Scoring — Nicknames

mercury.nicknames.load_nicknames(path: Path | None = None) -> dict[str, str]

File format

A flat CSV, one equivalence class per line:

cyrus,cy,cyril
cyrenius,swene,cy,serene,renius,cene
aaron,erin,ronnie,ron

Every token on a line is considered interchangeable with every other token on the same line. Lines and tokens are lowercased on load.

Transitive merging

Tokens that appear on multiple lines are transitively unified via union-find. In the example above, "cy" appears on both the cyrus and cyrenius lines, so a single merged equivalence class is produced:

{cyrus, cy, cyril, cyrenius, swene, serene, renius, cene}

Any member matches any other. This is deliberate — "Cy" is legitimately ambiguous between all of them and we don’t want to guess.

Canonical form

The loader returns a token → canonical mapping where the canonical representative of each class is the lexicographically smallest member. Tokens outside any class are absent from the dict.

Callers (typically scoring-name) canonicalize their tokens before set-intersection so that nickname variants collapse to a single key.

Caching

load_nicknames is functools.cache-decorated on its path argument.
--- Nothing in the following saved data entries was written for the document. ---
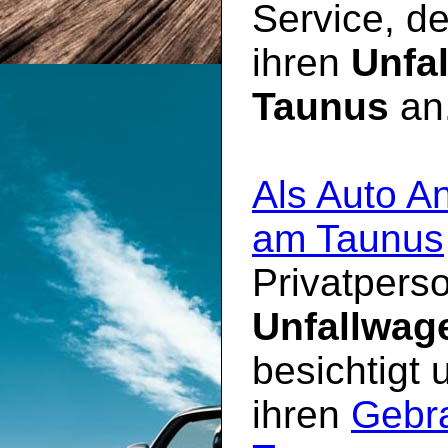
Service, d
ihren
Unfa
Taunus
an
Als Auto A
am Taunus
Privatperso
Unfallwag
besichtigt
ihren
Gebr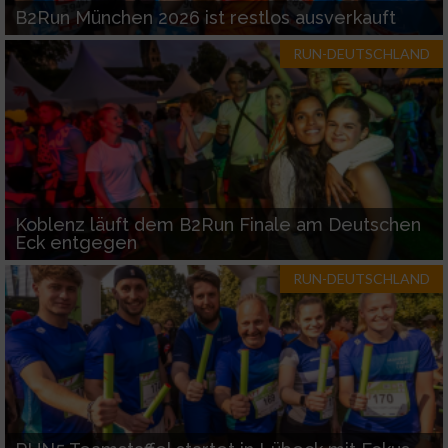
B2Run München 2026 ist restlos ausverkauft
RUN-DEUTSCHLAND
Koblenz läuft dem B2Run Finale am Deutschen
Eck entgegen
RUN-DEUTSCHLAND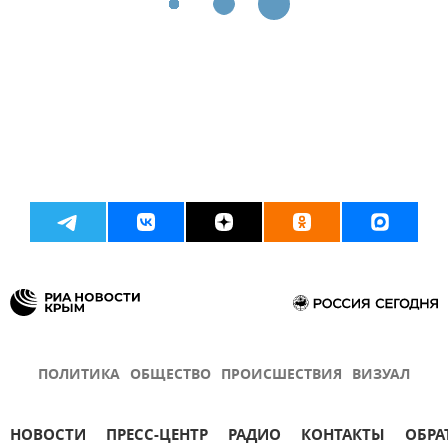
ПОЛИТИКА
ОБЩЕСТВО
ПРОИСШЕСТВИЯ
ВИЗУАЛ
НОВОСТИ
ПРЕСС-ЦЕНТР
РАДИО
КОНТАКТЫ
ОБРА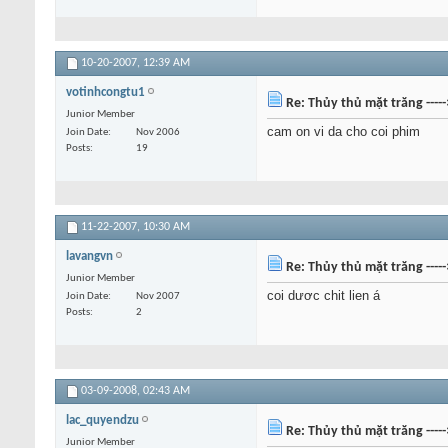
10-20-2007,
12:39 AM
votinhcongtu1
Re: Thủy thủ mặt trăng ----
Junior Member
cam on vi da cho coi phim
Join Date
Nov 2006
Posts
19
11-22-2007,
10:30 AM
lavangvn
Re: Thủy thủ mặt trăng ----
Junior Member
coi dươc chit lien á
Join Date
Nov 2007
Posts
2
03-09-2008,
02:43 AM
lac_quyendzu
Re: Thủy thủ mặt trăng ----
Junior Member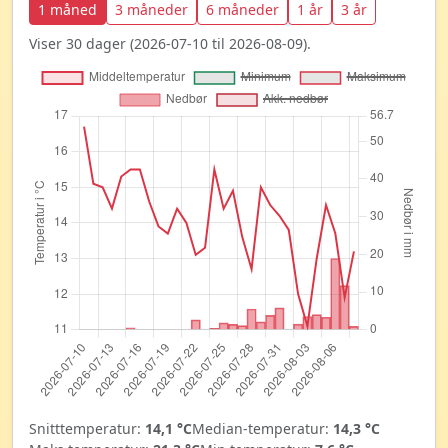
1 måned
3 måneder
6 måneder
1 år
3 år
Viser 30 dager (2026-07-10 til 2026-08-09).
Snitttemperatur:
14,1 °C
Median-temperatur:
14,3 °C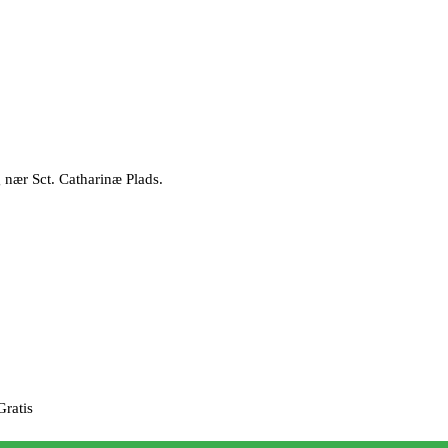
g nær Sct. Catharinæ Plads.
ratis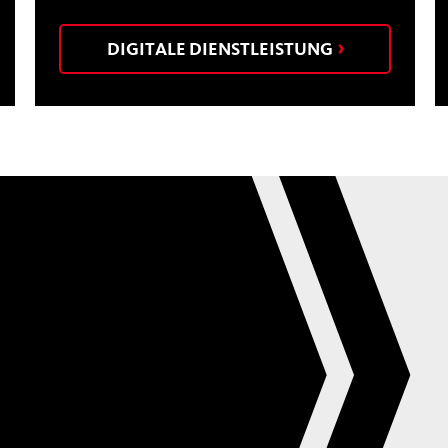
DIGITALE DIENSTLEISTUNG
The default file (the interview fixture at interview/extra-questions/nicknames.txt) is loaded once and kept for the process lifetime.
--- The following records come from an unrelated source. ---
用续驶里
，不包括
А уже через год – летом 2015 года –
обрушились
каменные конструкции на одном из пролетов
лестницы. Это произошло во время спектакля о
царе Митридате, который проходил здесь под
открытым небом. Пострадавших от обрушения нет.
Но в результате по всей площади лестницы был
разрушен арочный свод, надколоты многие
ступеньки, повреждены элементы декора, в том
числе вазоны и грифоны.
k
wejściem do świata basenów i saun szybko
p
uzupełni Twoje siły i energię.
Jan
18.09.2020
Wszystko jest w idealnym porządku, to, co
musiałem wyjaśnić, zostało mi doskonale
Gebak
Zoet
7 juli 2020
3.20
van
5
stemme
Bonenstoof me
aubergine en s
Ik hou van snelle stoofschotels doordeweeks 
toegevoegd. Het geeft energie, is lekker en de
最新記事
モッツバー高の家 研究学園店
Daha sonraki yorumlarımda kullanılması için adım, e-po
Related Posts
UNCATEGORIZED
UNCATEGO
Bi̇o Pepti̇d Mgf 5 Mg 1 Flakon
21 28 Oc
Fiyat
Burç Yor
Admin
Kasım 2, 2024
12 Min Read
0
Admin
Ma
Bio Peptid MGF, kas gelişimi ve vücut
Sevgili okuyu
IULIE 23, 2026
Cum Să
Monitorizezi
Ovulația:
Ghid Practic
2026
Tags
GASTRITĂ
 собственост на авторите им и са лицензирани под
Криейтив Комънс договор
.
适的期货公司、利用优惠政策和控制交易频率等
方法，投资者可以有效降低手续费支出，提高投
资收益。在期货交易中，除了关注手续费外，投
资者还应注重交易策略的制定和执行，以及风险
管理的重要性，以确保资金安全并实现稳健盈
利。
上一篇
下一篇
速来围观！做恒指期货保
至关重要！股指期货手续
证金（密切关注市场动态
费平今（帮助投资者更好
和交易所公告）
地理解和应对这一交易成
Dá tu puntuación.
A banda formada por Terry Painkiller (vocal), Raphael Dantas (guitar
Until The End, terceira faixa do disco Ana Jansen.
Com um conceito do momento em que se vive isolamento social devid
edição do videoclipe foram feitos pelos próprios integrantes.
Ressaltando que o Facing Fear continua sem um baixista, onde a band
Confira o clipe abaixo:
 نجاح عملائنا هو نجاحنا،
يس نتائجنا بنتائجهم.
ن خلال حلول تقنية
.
Of the nine fixtures, only link 6 is nickname-dependent: the link names "Cy J. Windhorst" vs the user’s "Cyril Windhorst". Without nicknames, score_name returns 0.5 (last-name-only overlap). With nicknames, both cy and cyril canonicalize to cene, the overlap becomes two tokens, and score_name returns 1.0 — enough for the combiner to flip the verdict to Match.